Une enquête menée par la fédération européenne du secteur révèle que la menace américaine pourrait remettre en question jusqu'à 85% des investissements planifiés (environ 50,6 milliards EUR et 50% des dépenses en recherche et développement (environ 52,6 milliards EUR). Au total, plus de 100 milliards EUR d'investissements envisagés jusqu'en 2029 seraient menacés.
Les chiffres montrent que la part européenne dans les ventes pharmaceutiques mondiales a nettement diminué, passant de 29,6% en 2004 à seulement 22,7% vingt ans plus tard, tandis que l'Amérique du Nord progressait de 47,8% à 53,3%.
Les revendications du secteur
Les entreprises pharmaceutiques s'engagent à augmenter leur présence européenne sous condition d'obtenir des "mesures ambitieuses", notamment:
- Une refonte de la politique de tarification des médicaments en Europe,
- Un financement accru pour valoriser l'innovation pharmaceutique,
- Une simplification et harmonisation du cadre réglementaire,
- Un renforcement de la protection intellectuelle et une extension de sa durée.
Cette dernière demande est particulièrement sensible alors que la Commission européenne envisage au contraire de réduire cette protection pour favoriser l'accès aux médicaments génériques.

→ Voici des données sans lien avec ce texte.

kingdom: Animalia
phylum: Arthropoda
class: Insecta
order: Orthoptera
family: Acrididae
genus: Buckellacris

Parallèlement, plusieurs groupes pharmaceutiques ont déjà annoncé d'importants investissements aux États-Unis, comme Eli Lilly (27 milliards USD), Johnson & Johnson (55 milliards sur quatre ans) ou encore Merck avec une nouvelle usine de vaccins en Caroline du Nord (1 milliard USD).
Dans ce contexte de tensions commerciales, l'industrie pharmaceutique accentue sa pression sur les décideurs européens.